Musiał zmienić magazynek.
Przyparty do podłoża, wciąż ostrzeliwany przez tych kilku wrogów.
Czy amunicja im się nie kończy?
Pocisk trafił w strop ponad Wilkiem, po czym upadł tuż koło jego głowy, kolejny trafił wprost w dzwon, robiąc dużo huku.
Robi się nieciekawie.
Dłoń powędrowała po nową porcję amunicji, i natrafiła na coś, o czym Piotr zapomniał.
Granat.
Wyciągnął go, przypatrzył się uważnie, po czym w wyobraźni ocenił odległość strzelców.
Wyczekiwał na jeden moment, aż naboje przestaną trafiać w wieżę.

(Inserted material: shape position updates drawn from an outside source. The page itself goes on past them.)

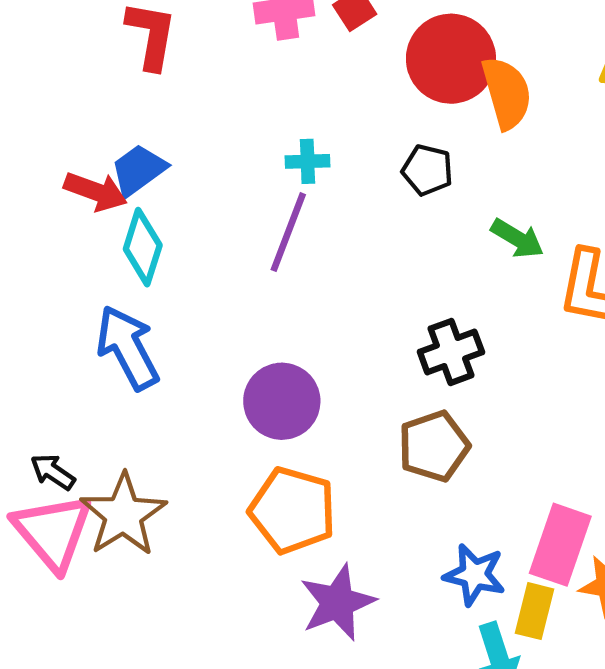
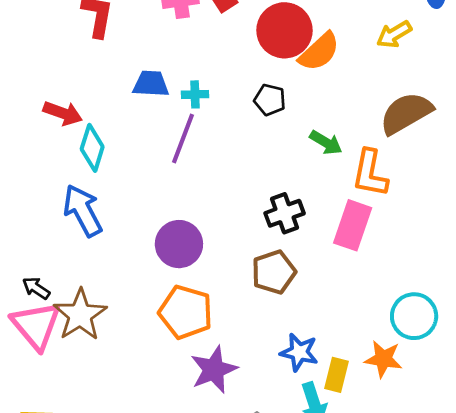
orange semicircle: (507, 93) -> (319, 52), turned 63
blue trapezoid: (138, 170) -> (151, 84), moved, turned 39
pink rectangle: (560, 545) -> (353, 225), moved

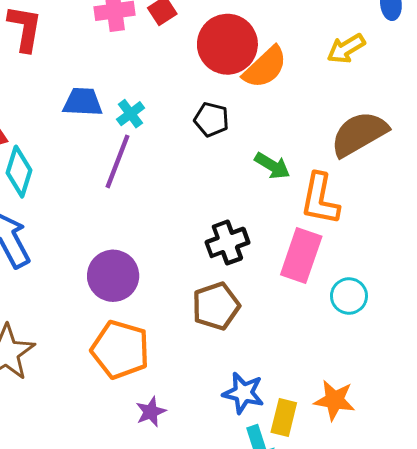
cyan cross: (195, 94) -> (130, 114), turned -35
cyan circle: (414, 316) -> (349, 296), moved, size x0.7
purple star: (214, 370) -> (151, 412), size x0.6

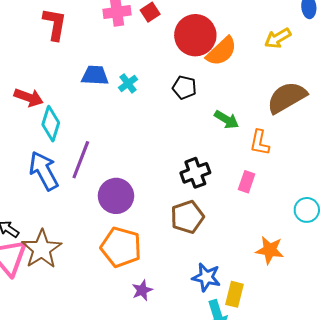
purple line: (117, 161) -> (81, 160), moved
orange L-shape: (320, 199) -> (260, 143), size x0.7
pink rectangle: (301, 255) -> (247, 182), size x0.6
cyan circle: (349, 296) -> (307, 210), moved
orange star: (334, 400) -> (270, 250), moved

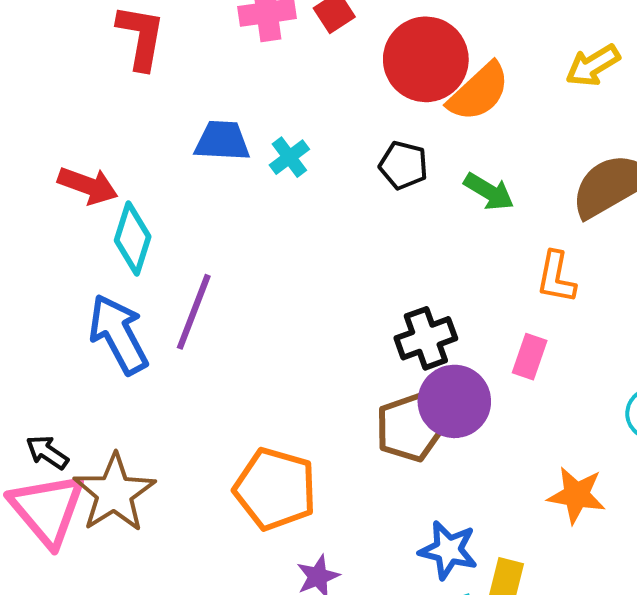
green arrow: (226, 120) -> (489, 192), moved
purple circle: (116, 196) -> (454, 401), moved

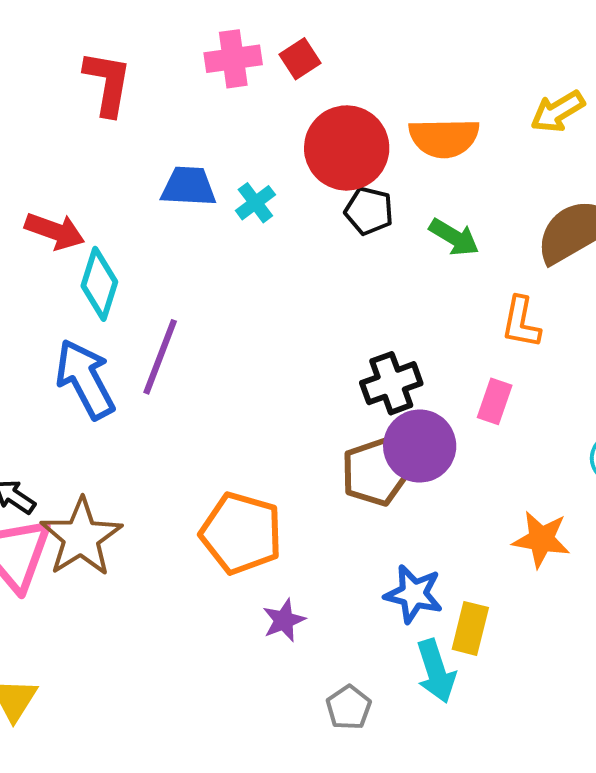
red circle: (426, 59) -> (347, 148), moved
orange semicircle: (479, 92) -> (444, 138), turned 42

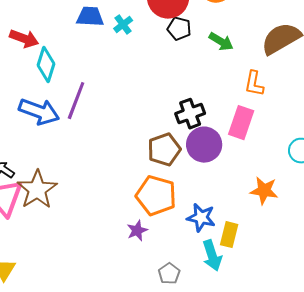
blue arrow: (85, 379) -> (39, 112), turned 138
pink rectangle: (495, 401) -> (241, 123), size x1.5
brown pentagon: (375, 472) -> (164, 150), moved
orange pentagon: (241, 533) -> (156, 196), moved

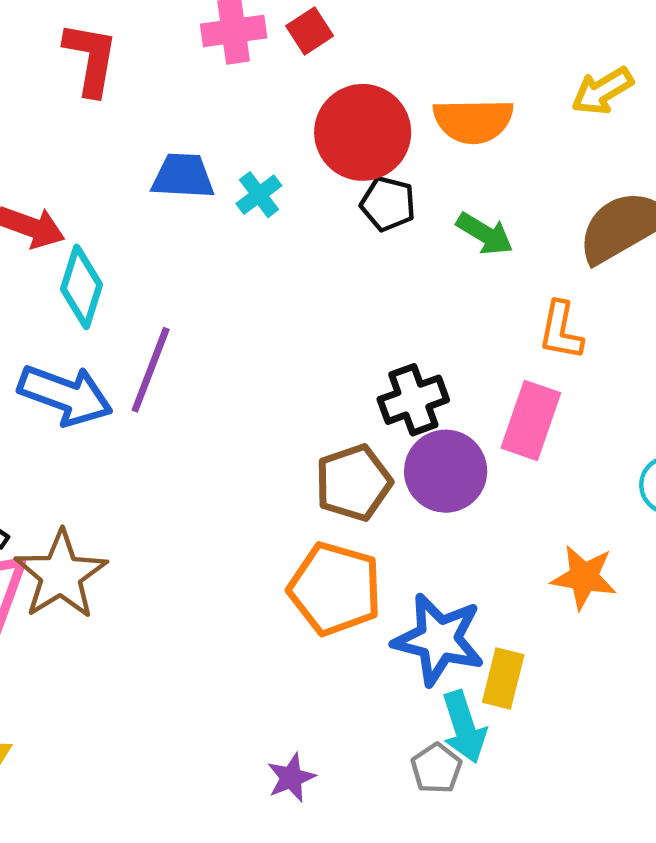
blue star: (201, 218) -> (439, 639), size x1.4
purple star: (137, 231) -> (291, 778), moved
gray pentagon: (169, 274) -> (436, 768), moved

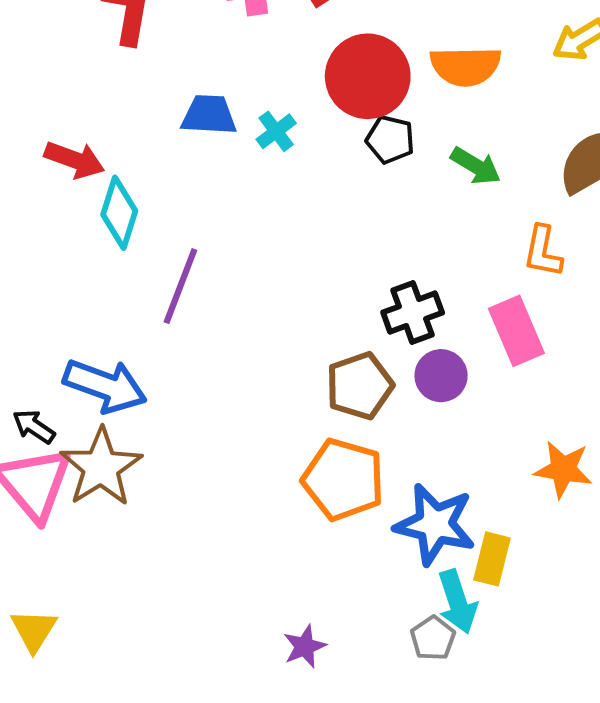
blue arrow: (65, 395) -> (105, 386), moved
pink rectangle: (531, 420) -> (516, 331), turned -42
purple circle: (446, 471) -> (441, 376), size x0.7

Po chwili usłyszał głos Lamberta, salwa ucichła.
Wychylił się, i niewiele myśląc, cisną odbezpieczonym "prezentem" do celu.
Przykleił się do gleby, wyczekując wybuchu, po czym szybko wstał, chwycił mocno linę, i niezważając na piekący ból, odbił się trzy razy od ściany, przykucnął i powiedział sobie w duchu, że nigdy więcej nie tknie żadnej liny.
Zimny metal karabinu spotęgował odczucie pieczenia.
Biegł podkulony, co chwilę eliminując biegnących Simba.